Multiple disease screening may have several advantages over single disease screening because of the economics of scale, with the high yield of detecting asymptomatic diseases, the identification of multiple diseases or risk factors simultaneously, the enhancement of the attendance rate, and the efficiency of follow-up.

METHODS

An integrated model of community-based multiple screening was designed and conducted between 1999 and 2001 in Keelung, Taiwan. The authors used a Papanicolaou (Pap) smear screening program as a base to integrate other screening regimens encompassing four other neoplastic diseases and three nonneoplastic chronic diseases. Screening methods, the interscreening interval, and the follow-up for each screening regimen were designed based on evidence-based literature and current national screening policy.

RESULTS

A total of 42,387 subjects participated in the screening activities. A 25% increase in the attendance rate for Pap smear screening was demonstrated after the introduction of multiple disease screening programs. At the first screen, this program yielded a total of 677 asymptomatic neoplasms (16.0 per 1000), including a large proportion of precancerous lesions and small presymptomatic tumors without lymph node involvement. The association between the occurrence of neoplasm and the presence of comorbid nonneoplastic chronic disease was found to be statistically significant (odds ratio, 1.64; 95% confidence interval, 1.38–1.94 [P < 0.05]).

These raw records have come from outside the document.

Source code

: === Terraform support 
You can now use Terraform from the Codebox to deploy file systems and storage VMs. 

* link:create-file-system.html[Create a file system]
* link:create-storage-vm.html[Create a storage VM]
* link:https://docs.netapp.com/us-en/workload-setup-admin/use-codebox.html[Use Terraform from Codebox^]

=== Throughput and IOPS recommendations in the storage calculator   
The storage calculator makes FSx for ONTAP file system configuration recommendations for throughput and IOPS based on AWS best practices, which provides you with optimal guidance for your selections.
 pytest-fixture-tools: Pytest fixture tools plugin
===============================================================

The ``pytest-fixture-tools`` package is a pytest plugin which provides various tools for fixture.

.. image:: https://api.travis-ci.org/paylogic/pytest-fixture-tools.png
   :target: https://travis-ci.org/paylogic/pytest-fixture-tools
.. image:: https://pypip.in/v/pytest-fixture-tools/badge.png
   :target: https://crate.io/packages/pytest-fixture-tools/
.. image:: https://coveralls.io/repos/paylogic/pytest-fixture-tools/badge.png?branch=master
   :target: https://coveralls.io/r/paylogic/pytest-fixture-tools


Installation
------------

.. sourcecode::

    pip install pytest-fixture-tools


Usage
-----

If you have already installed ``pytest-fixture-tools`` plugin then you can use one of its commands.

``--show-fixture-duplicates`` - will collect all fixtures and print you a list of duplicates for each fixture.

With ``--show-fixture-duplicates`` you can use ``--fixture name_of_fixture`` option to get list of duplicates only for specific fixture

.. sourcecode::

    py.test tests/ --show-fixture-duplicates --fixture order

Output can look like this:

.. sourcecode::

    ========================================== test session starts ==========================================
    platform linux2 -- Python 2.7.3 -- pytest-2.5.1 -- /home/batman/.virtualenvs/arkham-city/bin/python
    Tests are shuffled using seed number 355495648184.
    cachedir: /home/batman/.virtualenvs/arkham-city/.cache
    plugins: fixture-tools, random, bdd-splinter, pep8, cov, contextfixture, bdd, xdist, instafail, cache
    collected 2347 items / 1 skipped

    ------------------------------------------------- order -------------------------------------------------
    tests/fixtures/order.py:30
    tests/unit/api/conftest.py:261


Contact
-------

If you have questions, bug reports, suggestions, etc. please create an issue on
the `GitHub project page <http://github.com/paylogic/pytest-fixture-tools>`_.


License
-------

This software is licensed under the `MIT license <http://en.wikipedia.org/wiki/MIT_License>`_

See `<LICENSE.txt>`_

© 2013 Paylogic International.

The authors also identified 5314 subjects with metabolic syndrome who were at a greater risk for colorectal and oral neoplasias.

CONCLUSIONS

The results of the current study demonstrate that an outreach and community-based multiple screening program not only enhances attendance rates but also has a high yield of early cases of various diseases simultaneously, and provides a natural opportunity to elucidate the correlation between neoplastic disease and nonneoplastic chronic disease. Cancer 2004. © 2004 American Cancer Society.